━━ Input data ━━

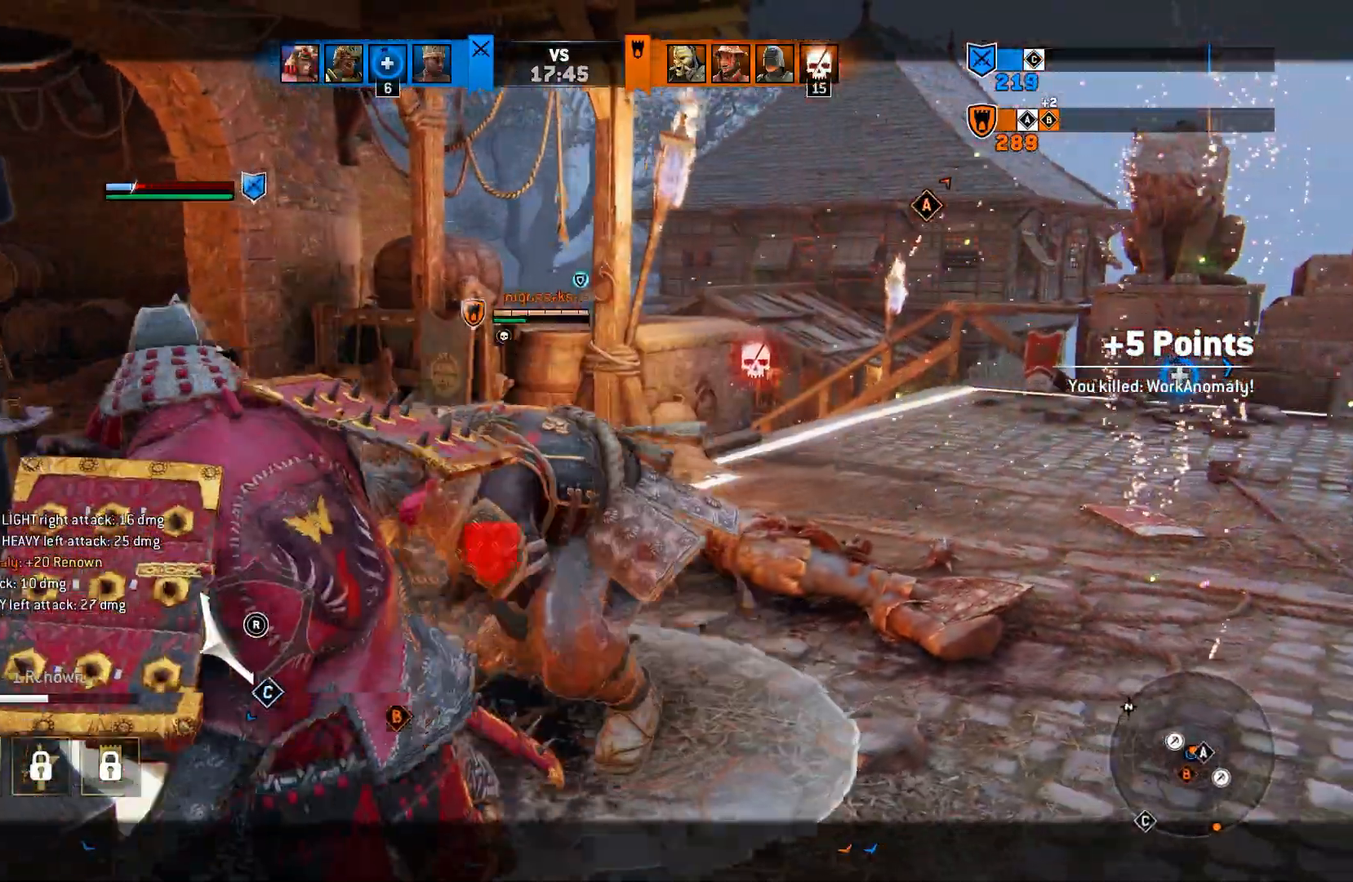
{"dt_ms": 500, "buttons": ["L2"], "left_stick": "center", "right_stick": "center", "events": [[67, "CROSS", "down"], [167, "CROSS", "up"], [233, "SQUARE", "down"], [233, "left_stick", "center"], [333, "SQUARE", "up"]]}
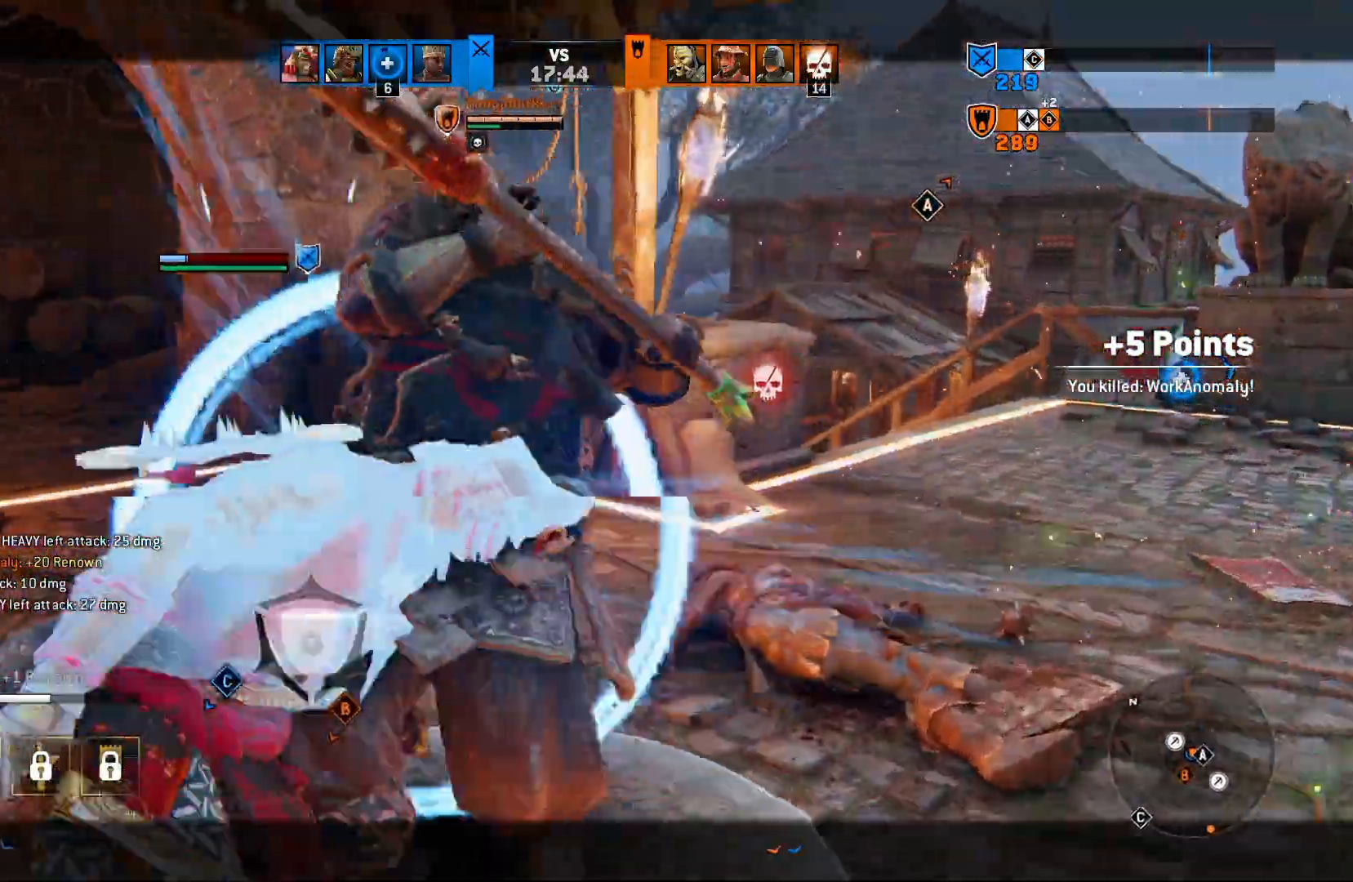
{"dt_ms": 500, "buttons": ["L2", "R1"], "left_stick": "center", "right_stick": "center", "events": [[367, "R2", "down"], [383, "R1", "down"], [500, "R2", "up"]]}
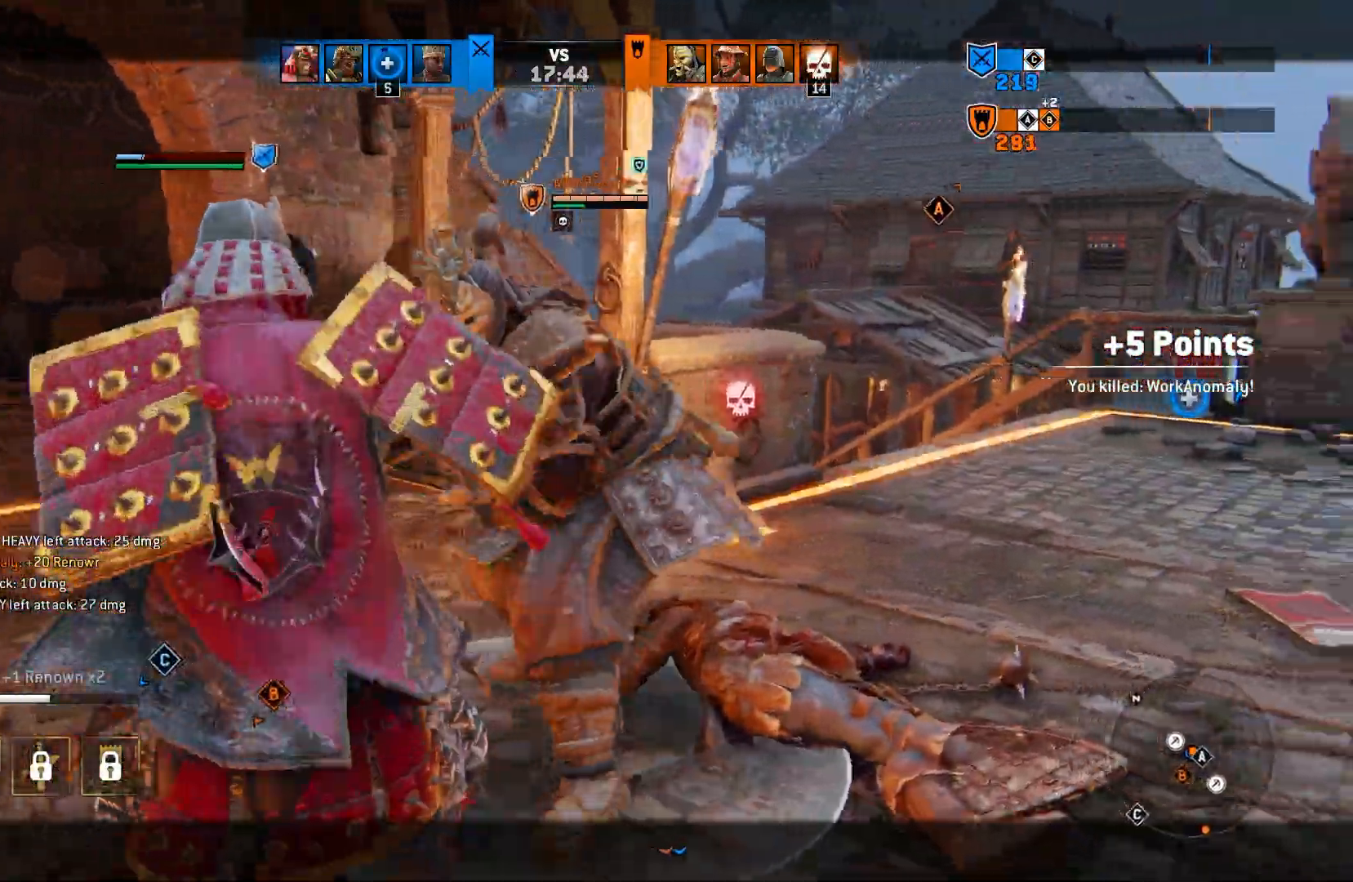
{"dt_ms": 500, "buttons": ["L2"], "left_stick": "center", "right_stick": "center", "events": [[17, "R1", "up"]]}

━━━

_Required action_.
Return the material above verbatim. Pictures are to be excluded.

_Task response_.
{"dt_ms": 500, "buttons": ["L2"], "left_stick": "center", "right_stick": "center", "events": [[67, "CROSS", "down"], [167, "CROSS", "up"], [233, "SQUARE", "down"], [233, "left_stick", "center"], [333, "SQUARE", "up"]]}
{"dt_ms": 500, "buttons": ["L2", "R1"], "left_stick": "center", "right_stick": "center", "events": [[367, "R2", "down"], [383, "R1", "down"], [500, "R2", "up"]]}
{"dt_ms": 500, "buttons": ["L2"], "left_stick": "center", "right_stick": "center", "events": [[17, "R1", "up"]]}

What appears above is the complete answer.